# Proposition 18

Between two similar plane numbers there is one mean proportional number, and the plane number has to the plane number the ratio duplicate of that which the corresponding side has to the corresponding side.

Let A and B be two similar plane numbers, and let the numbers C and D be the sides of A, and E and F of B.

Now, since similar plane numbers are those which have their sides proportional, therefore C is to D as E is to F.

VII.Def.21

I say then that between A and B there is one mean proportional number, and A has to B the ratio duplicate of that which C has to E, or as D has to F, that is, of that which the corresponding side has to the corresponding side.

VII.13

Now since C is to D as E is to F, therefore, alternately C is to E as D is to F.

And, since A is plane, and C and D are its sides, therefore D multiplied by C makes A. For the same reason also E multiplied by F makes B.

VII.17

Multiply D by E to make G. Then, since D multiplied by C makes A, and multiplied by E makes G, therefore C is to E as A is to G.

VII.17

But C is to E as D is to F, therefore D is to F as A is to G. Again, since E multiplied by D makes G, and multiplied by F makes B, therefore D is to F as G is to B.

But it was also proved that D is to F as A is to G, therefore A is to G as G is to B. Therefore A, G, and B are in continued proportion.

Therefore between A and B there is one mean proportional number.

I say next that A also has to B the ratio duplicate of that which the corresponding side has to the corresponding side, that is, of that which C has to E or D has to F.

V.Def.9

Since A, G, and B are in continued proportion, A has to B the ratio duplicate of that which it has to G. And A is to G as C is to E, and as D is to F. Therefore A also has to B the ratio duplicate of that which C has to E or D has to F.

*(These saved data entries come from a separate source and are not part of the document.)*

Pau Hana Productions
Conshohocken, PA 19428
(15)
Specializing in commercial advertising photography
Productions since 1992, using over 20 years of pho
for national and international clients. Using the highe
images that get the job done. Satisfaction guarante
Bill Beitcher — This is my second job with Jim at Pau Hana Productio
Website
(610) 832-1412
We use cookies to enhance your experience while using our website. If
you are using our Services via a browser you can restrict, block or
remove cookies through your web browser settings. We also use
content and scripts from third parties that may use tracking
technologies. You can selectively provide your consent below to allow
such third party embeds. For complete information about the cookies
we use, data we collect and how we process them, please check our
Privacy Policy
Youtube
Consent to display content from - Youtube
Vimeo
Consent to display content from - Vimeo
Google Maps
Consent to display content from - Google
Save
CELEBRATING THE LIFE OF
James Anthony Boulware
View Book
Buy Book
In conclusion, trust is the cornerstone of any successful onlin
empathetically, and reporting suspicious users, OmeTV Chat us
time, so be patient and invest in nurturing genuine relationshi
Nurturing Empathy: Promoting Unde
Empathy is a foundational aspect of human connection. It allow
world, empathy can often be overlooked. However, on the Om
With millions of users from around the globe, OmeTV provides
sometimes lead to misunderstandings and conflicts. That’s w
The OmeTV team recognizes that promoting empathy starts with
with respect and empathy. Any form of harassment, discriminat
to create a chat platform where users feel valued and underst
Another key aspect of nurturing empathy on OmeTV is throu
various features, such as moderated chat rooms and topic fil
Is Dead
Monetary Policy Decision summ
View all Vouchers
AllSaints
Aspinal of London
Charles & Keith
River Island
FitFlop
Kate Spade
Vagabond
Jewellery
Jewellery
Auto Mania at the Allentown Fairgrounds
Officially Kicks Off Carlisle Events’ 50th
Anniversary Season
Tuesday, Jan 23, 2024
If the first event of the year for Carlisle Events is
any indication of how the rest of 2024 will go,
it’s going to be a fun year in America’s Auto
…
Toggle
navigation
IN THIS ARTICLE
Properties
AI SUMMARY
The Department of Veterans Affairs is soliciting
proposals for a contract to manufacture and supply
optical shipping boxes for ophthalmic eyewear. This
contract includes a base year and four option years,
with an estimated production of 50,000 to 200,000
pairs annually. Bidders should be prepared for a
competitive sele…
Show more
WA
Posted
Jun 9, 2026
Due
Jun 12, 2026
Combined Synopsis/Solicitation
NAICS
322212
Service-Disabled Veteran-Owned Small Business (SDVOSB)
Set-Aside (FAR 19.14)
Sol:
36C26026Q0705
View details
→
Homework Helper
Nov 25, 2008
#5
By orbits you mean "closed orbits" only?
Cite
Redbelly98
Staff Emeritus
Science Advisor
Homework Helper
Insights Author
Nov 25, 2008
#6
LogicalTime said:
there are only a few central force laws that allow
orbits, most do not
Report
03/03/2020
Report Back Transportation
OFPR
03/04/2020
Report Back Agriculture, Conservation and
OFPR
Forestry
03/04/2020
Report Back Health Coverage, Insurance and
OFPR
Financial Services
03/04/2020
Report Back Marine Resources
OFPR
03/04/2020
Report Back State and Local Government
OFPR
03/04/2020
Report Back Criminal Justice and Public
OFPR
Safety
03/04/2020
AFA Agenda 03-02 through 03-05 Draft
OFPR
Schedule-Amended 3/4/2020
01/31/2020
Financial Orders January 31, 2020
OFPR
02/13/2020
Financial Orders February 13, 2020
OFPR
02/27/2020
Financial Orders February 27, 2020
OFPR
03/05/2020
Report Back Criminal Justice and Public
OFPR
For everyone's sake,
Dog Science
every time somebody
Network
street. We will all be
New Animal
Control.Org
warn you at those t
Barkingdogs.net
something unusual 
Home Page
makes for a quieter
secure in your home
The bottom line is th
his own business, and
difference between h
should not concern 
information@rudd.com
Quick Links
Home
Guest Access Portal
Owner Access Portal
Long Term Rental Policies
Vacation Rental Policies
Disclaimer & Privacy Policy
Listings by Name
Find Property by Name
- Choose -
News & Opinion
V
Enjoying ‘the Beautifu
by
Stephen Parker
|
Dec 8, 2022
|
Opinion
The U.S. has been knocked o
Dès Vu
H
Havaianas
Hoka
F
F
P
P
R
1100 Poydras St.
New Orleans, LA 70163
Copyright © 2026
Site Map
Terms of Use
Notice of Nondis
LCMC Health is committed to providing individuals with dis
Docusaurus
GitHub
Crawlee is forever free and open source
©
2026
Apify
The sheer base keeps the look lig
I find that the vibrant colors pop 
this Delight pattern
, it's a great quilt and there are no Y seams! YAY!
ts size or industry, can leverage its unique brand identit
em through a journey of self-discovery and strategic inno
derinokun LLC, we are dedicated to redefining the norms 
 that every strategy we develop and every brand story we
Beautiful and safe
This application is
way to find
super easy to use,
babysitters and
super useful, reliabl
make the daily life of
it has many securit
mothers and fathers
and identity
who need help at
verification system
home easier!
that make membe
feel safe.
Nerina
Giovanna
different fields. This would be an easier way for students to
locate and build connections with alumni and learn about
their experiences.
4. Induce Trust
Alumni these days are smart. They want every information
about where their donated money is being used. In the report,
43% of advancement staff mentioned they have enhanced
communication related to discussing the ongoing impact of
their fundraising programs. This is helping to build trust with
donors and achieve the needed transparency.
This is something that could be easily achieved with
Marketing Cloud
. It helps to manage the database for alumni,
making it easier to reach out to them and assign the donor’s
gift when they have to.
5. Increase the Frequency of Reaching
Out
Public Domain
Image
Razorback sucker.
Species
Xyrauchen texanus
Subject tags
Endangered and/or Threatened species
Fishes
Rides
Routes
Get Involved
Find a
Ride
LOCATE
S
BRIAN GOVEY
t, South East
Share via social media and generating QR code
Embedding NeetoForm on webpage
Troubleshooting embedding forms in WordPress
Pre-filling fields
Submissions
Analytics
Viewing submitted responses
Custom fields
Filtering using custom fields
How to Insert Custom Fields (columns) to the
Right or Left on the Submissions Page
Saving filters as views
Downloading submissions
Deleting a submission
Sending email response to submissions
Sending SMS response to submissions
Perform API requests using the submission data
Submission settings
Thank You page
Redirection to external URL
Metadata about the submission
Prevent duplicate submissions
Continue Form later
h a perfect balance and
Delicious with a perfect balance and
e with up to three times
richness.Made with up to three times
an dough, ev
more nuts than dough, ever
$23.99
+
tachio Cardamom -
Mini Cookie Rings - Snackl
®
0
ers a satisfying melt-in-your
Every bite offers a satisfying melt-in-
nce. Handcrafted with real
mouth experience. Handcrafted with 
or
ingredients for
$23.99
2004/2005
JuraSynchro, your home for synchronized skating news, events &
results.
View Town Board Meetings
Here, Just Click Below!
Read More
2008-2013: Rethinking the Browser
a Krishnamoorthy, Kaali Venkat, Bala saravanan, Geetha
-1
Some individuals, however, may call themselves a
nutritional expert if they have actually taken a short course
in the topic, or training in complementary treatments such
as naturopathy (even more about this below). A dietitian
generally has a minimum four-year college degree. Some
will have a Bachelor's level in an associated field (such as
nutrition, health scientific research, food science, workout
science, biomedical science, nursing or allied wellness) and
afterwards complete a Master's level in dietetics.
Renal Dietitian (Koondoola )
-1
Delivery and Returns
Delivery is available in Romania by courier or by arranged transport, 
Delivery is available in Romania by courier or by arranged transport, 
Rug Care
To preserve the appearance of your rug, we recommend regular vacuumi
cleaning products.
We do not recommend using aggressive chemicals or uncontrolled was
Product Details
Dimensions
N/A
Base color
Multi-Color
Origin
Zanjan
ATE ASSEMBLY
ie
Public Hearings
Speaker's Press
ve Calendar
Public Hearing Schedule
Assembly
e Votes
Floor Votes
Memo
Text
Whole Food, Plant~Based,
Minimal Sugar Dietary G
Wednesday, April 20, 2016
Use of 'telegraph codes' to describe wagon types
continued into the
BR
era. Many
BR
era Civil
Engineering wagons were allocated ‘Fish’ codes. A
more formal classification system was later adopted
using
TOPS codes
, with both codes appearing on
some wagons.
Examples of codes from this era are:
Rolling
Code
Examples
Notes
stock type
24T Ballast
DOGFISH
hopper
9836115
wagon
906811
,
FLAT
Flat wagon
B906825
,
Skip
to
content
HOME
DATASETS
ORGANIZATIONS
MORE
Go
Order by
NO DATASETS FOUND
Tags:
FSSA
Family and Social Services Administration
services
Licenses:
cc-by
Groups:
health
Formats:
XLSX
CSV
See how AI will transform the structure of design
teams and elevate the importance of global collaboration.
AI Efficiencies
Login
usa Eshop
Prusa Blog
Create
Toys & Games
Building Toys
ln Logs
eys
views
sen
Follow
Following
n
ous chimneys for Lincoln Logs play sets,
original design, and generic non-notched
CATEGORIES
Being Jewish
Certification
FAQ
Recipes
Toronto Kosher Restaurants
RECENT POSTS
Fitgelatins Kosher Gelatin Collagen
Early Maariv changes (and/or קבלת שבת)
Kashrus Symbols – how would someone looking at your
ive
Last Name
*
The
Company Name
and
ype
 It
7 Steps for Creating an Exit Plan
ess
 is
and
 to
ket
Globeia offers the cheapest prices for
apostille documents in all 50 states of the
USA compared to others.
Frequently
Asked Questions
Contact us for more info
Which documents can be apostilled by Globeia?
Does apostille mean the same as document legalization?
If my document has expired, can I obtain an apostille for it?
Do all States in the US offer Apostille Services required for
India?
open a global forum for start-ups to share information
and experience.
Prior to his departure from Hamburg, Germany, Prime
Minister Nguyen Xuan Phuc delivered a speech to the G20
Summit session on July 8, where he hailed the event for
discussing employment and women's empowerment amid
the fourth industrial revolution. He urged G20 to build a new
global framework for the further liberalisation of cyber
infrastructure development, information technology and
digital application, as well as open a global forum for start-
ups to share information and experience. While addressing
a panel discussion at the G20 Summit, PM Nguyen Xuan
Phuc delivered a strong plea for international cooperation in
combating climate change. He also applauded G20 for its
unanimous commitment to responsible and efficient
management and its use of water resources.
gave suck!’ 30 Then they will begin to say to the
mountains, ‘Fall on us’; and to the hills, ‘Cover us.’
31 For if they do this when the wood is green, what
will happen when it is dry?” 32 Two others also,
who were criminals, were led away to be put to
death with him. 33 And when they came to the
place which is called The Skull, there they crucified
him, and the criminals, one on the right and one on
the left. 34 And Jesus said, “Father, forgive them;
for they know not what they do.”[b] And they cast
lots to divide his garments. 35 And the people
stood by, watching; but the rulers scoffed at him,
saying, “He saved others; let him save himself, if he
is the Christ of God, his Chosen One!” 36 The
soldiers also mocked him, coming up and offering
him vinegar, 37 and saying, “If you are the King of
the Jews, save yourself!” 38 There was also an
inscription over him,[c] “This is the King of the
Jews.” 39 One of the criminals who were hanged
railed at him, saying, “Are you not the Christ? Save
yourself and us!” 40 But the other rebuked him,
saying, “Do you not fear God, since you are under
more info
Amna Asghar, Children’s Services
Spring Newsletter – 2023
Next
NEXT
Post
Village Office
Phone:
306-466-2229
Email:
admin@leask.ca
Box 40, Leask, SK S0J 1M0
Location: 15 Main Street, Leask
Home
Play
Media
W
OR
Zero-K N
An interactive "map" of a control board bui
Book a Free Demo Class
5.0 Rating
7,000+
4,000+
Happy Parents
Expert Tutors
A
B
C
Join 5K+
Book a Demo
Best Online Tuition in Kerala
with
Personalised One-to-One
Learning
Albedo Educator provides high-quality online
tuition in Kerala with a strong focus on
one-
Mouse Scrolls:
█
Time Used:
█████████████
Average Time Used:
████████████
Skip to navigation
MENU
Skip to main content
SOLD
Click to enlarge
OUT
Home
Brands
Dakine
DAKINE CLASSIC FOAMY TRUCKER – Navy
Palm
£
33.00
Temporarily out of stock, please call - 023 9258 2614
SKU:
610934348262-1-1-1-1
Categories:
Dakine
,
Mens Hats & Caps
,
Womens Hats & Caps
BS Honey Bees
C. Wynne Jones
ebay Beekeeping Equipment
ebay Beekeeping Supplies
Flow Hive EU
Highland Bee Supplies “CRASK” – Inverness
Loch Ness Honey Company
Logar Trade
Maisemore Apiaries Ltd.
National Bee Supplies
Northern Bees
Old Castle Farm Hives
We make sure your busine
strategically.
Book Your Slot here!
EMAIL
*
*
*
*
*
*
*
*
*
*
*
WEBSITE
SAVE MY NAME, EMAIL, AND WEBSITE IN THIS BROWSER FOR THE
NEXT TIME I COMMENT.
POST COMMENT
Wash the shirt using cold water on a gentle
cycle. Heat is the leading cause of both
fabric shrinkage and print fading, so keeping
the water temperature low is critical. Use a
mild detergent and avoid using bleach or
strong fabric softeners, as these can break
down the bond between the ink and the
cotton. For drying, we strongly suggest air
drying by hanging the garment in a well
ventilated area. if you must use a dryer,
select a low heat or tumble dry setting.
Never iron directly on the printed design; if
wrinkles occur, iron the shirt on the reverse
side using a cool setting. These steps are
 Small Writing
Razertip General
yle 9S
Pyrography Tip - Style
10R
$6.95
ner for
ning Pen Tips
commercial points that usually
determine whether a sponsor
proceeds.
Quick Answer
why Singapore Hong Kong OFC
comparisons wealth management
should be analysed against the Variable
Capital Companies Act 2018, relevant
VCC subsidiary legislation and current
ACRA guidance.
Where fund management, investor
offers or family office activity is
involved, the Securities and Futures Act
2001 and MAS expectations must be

Therefore, between two similar plane numbers there is one mean proportional number, and the plane number has to the plane number the ratio duplicate of that which the corresponding side has to the corresponding side.

Q.E.D.

## Guide

This proposition generalizes VIII.11 from squares to similar rectangles.

#### Outline of the proof

Assume that the similar plane numbers are cd and ef so that c : d = e : f, or, alternately, c : e = d : f. Then c : e = cd : de, and d : f = de : ef, therefore the ratio of the plane numbers cd : ef is compounded of the ratios of the corresponding sides c : e and d : f. Also, since the ratios of the corresponding sides are the same, the ratio of the plane numbers is the duplicate of the ratio of the sides. Furthermore, since cd : de = de : ef, the number de is a mean proportional between the two plane numbers cd and ef.

#### Use of this proposition

This proposition is used in several of the remaining propositions in this book beginning with the next. It is also used in the first two propositions of Book IX. Proposition VIII.20 is a partial converse of this one.